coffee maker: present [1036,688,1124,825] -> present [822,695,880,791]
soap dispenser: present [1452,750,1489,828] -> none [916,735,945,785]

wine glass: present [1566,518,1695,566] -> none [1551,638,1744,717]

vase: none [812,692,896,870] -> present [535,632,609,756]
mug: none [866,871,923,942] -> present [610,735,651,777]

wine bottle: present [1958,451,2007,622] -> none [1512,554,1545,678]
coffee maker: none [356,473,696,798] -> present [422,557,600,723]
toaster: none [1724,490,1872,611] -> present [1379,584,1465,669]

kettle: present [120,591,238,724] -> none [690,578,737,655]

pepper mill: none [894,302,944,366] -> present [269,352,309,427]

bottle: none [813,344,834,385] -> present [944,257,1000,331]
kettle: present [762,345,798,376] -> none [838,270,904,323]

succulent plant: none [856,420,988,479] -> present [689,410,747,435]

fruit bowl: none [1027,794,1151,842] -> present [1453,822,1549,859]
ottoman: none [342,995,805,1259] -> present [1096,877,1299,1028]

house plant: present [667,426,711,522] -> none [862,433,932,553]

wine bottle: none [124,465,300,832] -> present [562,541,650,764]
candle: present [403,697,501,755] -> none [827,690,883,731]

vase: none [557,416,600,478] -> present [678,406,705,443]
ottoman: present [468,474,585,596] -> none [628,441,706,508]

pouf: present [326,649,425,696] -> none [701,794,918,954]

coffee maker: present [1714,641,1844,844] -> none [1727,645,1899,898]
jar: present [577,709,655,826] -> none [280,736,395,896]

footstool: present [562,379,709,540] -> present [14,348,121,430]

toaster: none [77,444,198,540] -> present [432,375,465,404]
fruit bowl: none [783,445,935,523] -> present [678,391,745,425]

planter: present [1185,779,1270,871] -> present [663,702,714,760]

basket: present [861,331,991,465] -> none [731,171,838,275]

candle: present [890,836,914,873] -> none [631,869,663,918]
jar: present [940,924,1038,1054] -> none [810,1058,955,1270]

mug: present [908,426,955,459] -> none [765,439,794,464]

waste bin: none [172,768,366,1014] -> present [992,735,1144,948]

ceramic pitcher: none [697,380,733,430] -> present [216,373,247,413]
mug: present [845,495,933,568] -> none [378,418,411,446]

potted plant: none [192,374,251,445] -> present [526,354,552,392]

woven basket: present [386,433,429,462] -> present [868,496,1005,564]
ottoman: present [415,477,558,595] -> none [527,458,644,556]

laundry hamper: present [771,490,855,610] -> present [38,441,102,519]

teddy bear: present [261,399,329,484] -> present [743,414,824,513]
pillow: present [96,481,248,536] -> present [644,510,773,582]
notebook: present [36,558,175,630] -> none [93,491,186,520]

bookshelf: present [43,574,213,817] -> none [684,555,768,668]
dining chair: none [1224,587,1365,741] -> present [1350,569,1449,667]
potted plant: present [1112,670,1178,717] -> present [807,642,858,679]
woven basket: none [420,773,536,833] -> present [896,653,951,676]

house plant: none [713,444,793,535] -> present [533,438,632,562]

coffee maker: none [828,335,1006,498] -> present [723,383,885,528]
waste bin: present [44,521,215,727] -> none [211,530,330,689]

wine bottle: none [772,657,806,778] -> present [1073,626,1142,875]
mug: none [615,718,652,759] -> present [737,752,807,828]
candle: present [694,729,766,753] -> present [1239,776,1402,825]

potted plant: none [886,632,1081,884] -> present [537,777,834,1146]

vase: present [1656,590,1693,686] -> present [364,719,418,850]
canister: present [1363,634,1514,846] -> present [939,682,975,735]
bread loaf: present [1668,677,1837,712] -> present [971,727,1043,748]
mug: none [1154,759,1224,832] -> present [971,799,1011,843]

> Task
What lines above contain the string "basket"? Copy all of them.

> Task answer
basket: present [861,331,991,465] -> none [731,171,838,275]
woven basket: present [386,433,429,462] -> present [868,496,1005,564]
woven basket: none [420,773,536,833] -> present [896,653,951,676]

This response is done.